By interpreting the human genome, ML can predict the molecular effects of genetic variation and identify patterns across millions of data points - a task that would take humans forever to do. ML algorithms can quickly scan a patient's personal and family health records for similar patterns and come up with suggestions that can lead to an early detection, hence prevention, of a dangerous disease. This sort of genetic pattern recognition is only achieved by crunching a serious amount of data and is done by following clear-cut steps:
1- Acquiring reliable personal genome data and genetic risk prediction.
2- Conducting behavior pattern analyses to determine the valuable information related to the personal genome.
3 - Data mining for scientific discovery.
With this process being put into action, medicine could detect dangerous diseases such as cancer and Alzheimer's through very faint symptoms, which increases the survival rate or treatment options of the patient. In that context, researchers at Standford University have created an AI algorithm that can identify skin cancer by training their deep learning algorithm with 130K images of moles, rashes, and lesions. Moreover, Freenome, a San-Francisco-based startup, has created an Adaptive Genomics Engines that detects disease signatures in the blood by using the freenome.
Discovering New Drugs
According to tech crunch, new drugs usually take 12 to 14 years to be available for commercial use. However, with AI/ML applications on deck, the process is accelerated. Computers can mine patient biological data to understand why people survive diseases and apply the results they found to improve current utilized therapies, or create new ones.
For example, BenevolentAI, a London-based startup, aims to accelerate the drug discovery process by harnessing AI to look for patterns in scientific literature.

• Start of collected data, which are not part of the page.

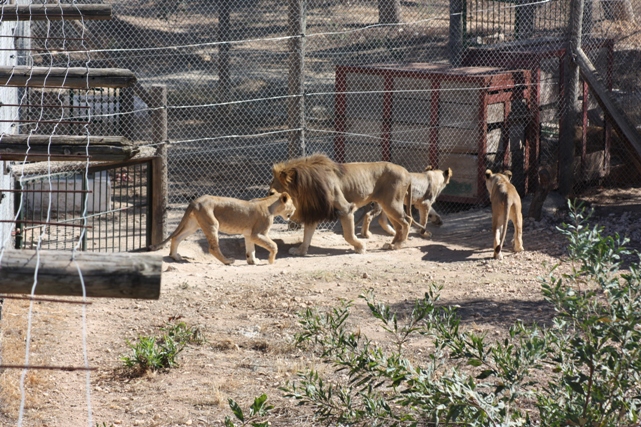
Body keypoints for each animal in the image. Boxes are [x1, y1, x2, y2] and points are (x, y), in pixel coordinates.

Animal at [148, 193, 296, 266]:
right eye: (292, 204)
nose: (295, 210)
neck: (271, 205)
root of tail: (195, 201)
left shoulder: (249, 234)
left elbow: (250, 250)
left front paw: (253, 261)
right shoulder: (258, 233)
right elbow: (274, 245)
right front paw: (270, 261)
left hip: (193, 225)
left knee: (176, 237)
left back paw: (175, 257)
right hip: (212, 223)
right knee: (213, 248)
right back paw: (227, 261)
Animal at [266, 153, 420, 256]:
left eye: (272, 192)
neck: (304, 188)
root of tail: (407, 172)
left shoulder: (345, 209)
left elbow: (348, 235)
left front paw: (360, 247)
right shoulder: (314, 211)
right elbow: (307, 235)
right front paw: (300, 251)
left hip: (392, 204)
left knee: (407, 221)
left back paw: (398, 245)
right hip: (389, 206)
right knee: (399, 226)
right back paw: (392, 244)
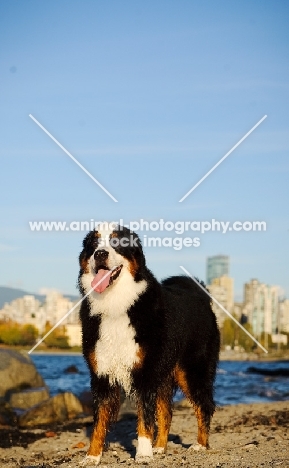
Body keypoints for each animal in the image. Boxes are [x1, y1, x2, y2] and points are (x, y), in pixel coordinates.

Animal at [77, 223, 219, 464]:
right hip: (164, 374)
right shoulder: (102, 375)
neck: (115, 305)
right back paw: (160, 447)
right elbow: (99, 423)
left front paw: (143, 453)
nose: (100, 254)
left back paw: (200, 444)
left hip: (192, 371)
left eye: (117, 242)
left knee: (204, 406)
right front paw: (92, 456)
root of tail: (200, 295)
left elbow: (144, 419)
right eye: (94, 244)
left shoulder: (145, 373)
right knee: (167, 412)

Based on a thorough analysis of vast amounts of data, the platform is able to equip medics with the insights they need to fasten drug discovery and research. In fact, the company has recently discovered two potential chemical compounds that may work on Alzheimer’s.
Where Are We Headed To?
Within the upcoming years, AI is expected to transform the healthcare sector; physicians will practice with AI assistants which will enable them to treat 5x - 10x as many patients, healthcare assistants will support users in health maintenance, affordable treatment tools will be available for commercial use, robotics and in-home AI systems will assist patients, and more. Also, according to Mary Meeker's 2017 Internet Trends, data has been increasing 48% year-on-year, which will empower the evolvement of AI innovation the medical sector.

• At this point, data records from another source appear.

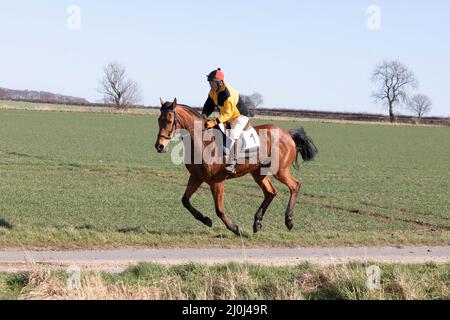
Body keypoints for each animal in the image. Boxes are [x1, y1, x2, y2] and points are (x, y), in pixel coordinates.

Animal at [155, 97, 316, 235]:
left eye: (169, 120)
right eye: (159, 120)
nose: (159, 146)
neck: (202, 141)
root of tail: (288, 135)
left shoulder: (217, 181)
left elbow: (219, 209)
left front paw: (235, 228)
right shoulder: (196, 177)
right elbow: (185, 201)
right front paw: (206, 220)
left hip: (280, 170)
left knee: (294, 186)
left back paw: (288, 220)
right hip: (258, 173)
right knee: (271, 192)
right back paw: (257, 222)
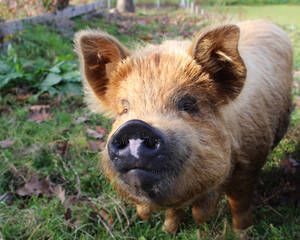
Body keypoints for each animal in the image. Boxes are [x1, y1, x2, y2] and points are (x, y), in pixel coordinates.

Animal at [75, 20, 292, 234]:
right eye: (124, 109)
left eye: (188, 104)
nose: (135, 126)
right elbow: (173, 210)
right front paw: (167, 231)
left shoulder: (250, 160)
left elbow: (239, 203)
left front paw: (242, 233)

However, incorporating AI in the medical field raises a lot of questions; leaving many with several concerns and fears. The numbers should remedy that insecurity, or, according to "The Telegraph" tests comparing the accuracy of triage found that nurses were accurate in 73.5% of cases, doctors were at 77.5%, while computer rates reached a 90.2%. It doesn't end here, it appears that doctors took an average of 3mins 12secs to make the diagnosis, nurses were at 2 mins and 7secs, whereas computers took 1 min 7secs.

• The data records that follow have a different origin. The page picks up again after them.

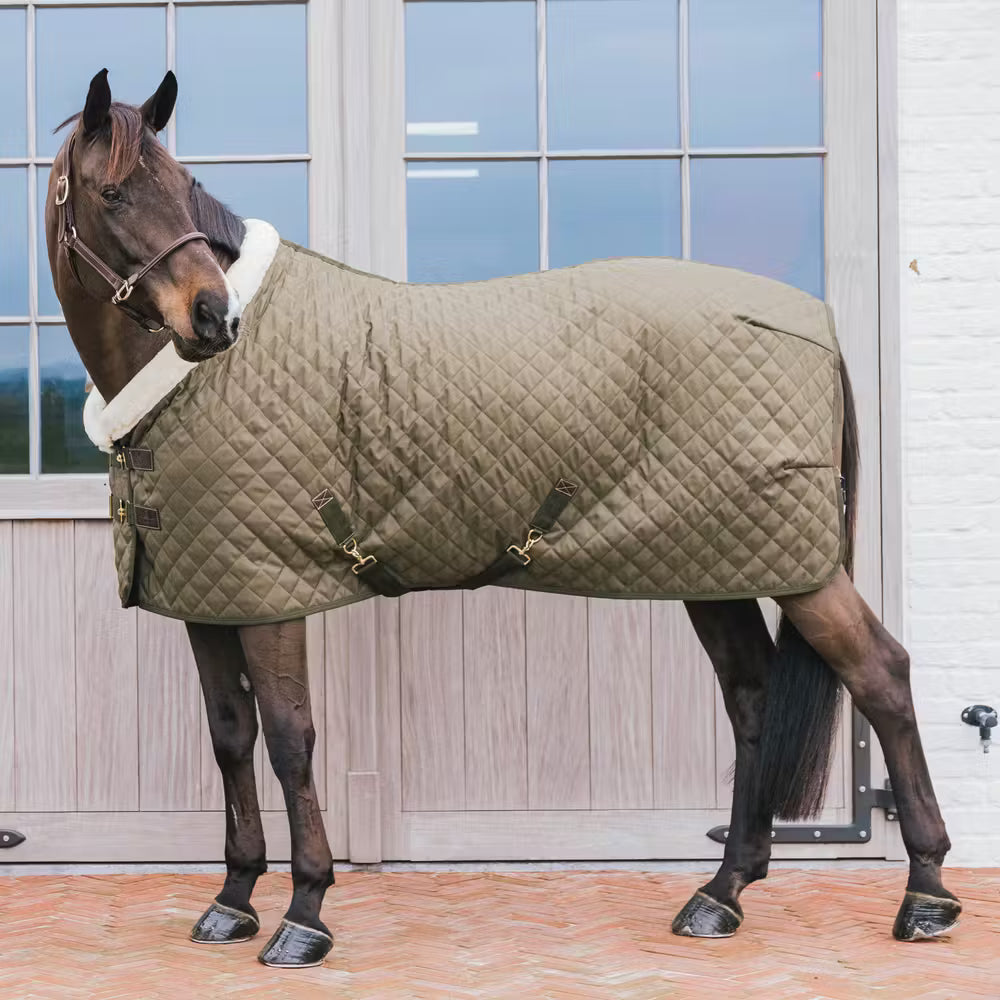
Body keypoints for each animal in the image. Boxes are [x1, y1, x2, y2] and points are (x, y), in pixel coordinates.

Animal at [42, 69, 959, 968]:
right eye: (115, 192)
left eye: (184, 188)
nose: (214, 318)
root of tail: (815, 325)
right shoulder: (209, 595)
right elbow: (232, 737)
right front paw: (231, 902)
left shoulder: (270, 594)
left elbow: (290, 738)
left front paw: (305, 912)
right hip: (719, 563)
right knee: (753, 698)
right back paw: (722, 893)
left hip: (795, 566)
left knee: (881, 674)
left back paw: (925, 895)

Furthermore, in an article by CB Insights tracking 100 AI-focused healthcare companies, a recent survey has unveiled that more than half the hospitals across the world are planning to adopt AI within 5 years, and 35% plan on doing so within the two years.
From where we stand today, AI hasn't shown all its colors in the healthcare sectors, although it has come a long way. AI has proven itself to be a complementary tool to medics; positively not a replacement. AI doesn't make the decisions still, but only presents valid suggestions. One thing is certain - if it's easy to automate medical processes, empathy, and interpersonal interaction remains a sophistication that AI will need a long time to resolve.